The people who die with the least regret aren’t saints or sages. They’re not people who had easier lives or made fewer mistakes.

They’re people who understood something fundamental: There is no dress rehearsal. This is the performance. Every moment – including this one as you read these words – is the main event.

Stop waiting for your real life to begin. Stop loving the idea of people instead of the messy, beautiful humans in front of you. Stop believing that happiness lives in some future version of yourself.

The life you’re living right now, with all its imperfections and uncertainties, is the only one you’re going to get. And that’s not a limitation – it’s a liberation.

Because once you really understand this, once it sinks into your bones that this is all there is, something shifts. You stop waiting and start living. You stop planning the perfect response and start having real conversations. You stop postponing joy until conditions are right and start finding it in Tuesday afternoons and Sunday mornings and all the ordinary moments in between.

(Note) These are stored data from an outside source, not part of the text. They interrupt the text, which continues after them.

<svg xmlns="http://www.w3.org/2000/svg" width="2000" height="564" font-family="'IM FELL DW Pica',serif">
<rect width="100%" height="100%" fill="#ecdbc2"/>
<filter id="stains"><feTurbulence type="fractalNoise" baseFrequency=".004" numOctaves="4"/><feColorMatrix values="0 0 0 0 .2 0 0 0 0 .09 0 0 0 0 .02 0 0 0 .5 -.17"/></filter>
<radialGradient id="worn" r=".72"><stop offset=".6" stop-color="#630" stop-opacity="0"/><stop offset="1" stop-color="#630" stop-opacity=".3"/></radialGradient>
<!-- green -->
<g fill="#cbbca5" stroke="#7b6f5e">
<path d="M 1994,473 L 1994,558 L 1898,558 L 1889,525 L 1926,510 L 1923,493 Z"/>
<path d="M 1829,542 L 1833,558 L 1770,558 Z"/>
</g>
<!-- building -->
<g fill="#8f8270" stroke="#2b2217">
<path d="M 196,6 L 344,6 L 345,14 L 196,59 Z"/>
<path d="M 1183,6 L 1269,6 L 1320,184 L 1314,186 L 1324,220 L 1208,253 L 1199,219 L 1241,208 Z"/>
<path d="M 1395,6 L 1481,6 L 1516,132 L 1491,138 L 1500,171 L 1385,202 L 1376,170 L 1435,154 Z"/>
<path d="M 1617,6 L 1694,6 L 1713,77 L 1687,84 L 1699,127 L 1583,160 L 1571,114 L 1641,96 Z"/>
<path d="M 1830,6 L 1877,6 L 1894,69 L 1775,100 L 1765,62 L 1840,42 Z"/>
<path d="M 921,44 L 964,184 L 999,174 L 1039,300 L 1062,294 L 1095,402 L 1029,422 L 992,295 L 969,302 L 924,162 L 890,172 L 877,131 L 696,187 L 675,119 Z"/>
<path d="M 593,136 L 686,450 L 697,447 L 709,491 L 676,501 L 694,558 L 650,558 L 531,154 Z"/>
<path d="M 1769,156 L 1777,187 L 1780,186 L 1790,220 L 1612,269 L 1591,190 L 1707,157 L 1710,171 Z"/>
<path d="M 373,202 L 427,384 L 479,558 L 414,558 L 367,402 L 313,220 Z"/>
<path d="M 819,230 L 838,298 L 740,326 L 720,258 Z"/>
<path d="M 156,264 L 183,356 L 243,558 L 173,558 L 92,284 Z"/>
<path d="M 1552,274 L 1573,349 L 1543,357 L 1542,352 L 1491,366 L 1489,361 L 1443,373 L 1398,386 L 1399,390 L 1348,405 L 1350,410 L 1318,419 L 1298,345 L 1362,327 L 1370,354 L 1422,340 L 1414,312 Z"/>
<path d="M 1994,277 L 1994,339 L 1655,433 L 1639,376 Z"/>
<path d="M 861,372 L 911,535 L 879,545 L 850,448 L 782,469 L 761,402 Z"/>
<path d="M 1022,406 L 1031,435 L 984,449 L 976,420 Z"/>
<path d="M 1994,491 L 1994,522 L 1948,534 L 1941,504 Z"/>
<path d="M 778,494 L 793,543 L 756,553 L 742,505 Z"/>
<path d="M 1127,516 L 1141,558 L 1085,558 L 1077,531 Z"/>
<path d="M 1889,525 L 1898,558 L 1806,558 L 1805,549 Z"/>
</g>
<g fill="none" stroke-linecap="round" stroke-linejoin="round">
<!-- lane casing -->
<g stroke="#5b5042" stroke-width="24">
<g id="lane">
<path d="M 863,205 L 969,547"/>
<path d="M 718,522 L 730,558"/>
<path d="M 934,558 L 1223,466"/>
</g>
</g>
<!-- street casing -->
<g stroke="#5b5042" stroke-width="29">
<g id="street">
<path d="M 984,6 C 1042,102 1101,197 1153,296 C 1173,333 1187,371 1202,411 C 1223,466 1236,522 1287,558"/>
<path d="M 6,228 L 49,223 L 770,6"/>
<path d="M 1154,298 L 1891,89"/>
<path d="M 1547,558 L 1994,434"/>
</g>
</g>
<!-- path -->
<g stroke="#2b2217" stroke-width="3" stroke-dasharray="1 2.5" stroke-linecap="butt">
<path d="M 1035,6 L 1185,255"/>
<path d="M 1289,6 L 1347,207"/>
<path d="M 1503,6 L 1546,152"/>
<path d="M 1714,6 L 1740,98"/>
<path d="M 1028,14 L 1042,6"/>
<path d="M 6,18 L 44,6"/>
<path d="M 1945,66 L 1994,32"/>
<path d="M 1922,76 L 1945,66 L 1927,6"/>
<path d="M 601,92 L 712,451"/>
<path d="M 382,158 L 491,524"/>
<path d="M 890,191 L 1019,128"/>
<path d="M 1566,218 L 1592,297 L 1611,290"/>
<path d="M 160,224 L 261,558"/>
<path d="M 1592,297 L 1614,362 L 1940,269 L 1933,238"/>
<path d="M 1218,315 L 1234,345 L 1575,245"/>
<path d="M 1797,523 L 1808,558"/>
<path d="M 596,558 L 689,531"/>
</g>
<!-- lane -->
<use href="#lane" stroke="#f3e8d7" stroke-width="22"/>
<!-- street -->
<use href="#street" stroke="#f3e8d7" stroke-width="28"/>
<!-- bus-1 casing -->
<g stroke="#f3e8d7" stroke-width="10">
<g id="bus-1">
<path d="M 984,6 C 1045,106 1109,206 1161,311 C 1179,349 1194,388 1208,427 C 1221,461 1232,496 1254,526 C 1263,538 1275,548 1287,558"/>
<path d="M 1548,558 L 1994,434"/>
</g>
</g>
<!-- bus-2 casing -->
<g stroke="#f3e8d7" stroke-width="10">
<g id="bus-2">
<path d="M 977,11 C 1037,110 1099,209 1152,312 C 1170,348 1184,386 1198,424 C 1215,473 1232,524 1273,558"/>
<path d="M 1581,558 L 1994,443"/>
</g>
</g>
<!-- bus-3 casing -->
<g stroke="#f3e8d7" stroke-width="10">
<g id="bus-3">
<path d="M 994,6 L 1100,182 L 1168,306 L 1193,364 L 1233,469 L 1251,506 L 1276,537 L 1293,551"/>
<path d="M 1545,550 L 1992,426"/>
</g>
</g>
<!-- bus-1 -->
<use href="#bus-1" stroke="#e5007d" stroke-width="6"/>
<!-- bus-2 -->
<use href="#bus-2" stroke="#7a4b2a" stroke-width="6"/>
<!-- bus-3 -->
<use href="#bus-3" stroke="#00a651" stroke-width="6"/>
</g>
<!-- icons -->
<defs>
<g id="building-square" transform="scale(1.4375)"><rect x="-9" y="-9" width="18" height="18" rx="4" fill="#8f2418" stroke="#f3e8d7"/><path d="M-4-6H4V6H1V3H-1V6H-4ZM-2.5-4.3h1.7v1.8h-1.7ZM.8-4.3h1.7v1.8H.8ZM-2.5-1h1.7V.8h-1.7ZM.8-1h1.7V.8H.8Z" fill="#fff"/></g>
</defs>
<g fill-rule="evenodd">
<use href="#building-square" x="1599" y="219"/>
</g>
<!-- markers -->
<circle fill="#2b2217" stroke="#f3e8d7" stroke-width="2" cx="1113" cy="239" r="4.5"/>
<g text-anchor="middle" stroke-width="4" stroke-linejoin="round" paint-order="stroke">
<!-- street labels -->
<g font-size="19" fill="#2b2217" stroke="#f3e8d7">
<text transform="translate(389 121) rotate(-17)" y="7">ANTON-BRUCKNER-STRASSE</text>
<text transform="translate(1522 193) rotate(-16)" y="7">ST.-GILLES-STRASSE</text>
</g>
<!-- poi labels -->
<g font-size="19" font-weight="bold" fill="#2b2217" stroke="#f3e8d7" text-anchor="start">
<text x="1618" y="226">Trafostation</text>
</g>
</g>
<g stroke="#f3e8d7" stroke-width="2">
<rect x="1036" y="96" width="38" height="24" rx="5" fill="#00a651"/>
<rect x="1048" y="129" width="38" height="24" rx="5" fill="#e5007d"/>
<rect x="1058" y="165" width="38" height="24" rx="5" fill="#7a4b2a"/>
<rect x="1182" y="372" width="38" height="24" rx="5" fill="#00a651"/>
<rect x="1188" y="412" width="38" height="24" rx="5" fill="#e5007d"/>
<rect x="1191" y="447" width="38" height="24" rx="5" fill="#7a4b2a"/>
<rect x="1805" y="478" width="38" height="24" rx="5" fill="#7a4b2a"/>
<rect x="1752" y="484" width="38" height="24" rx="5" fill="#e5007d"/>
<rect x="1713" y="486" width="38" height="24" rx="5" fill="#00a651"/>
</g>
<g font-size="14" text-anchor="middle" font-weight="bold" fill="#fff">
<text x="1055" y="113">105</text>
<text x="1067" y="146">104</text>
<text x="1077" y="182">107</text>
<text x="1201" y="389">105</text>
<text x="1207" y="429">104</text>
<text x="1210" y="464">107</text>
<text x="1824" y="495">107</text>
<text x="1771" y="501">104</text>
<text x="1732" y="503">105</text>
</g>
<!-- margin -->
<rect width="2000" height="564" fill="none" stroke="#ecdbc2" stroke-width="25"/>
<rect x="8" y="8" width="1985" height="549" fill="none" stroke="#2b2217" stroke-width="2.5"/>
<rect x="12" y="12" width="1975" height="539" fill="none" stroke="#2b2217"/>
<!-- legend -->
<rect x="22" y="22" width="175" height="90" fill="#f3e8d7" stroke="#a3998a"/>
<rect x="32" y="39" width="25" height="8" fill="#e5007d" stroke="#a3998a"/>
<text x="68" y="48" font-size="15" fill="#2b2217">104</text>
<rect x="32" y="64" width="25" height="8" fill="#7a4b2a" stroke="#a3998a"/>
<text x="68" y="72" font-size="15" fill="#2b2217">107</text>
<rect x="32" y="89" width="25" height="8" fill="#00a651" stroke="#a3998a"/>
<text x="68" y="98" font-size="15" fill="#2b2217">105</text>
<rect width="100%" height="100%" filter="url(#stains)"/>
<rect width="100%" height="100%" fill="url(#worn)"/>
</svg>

I don’t know. I think about this a lot, honestly — whether I’m getting it right, whether I’m present enough, whether I’m just writing about presence instead of actually practicing it. Some days I’m better at it than others. Most days I’m somewhere in the middle, standing in a doorway watching my daughter breathe, thinking about nothing and everything at the same time.

Maybe that’s all it is, though. Not some grand revelation. Just noticing you’re here, and that it’s enough, and that it was always going to be this ordinary.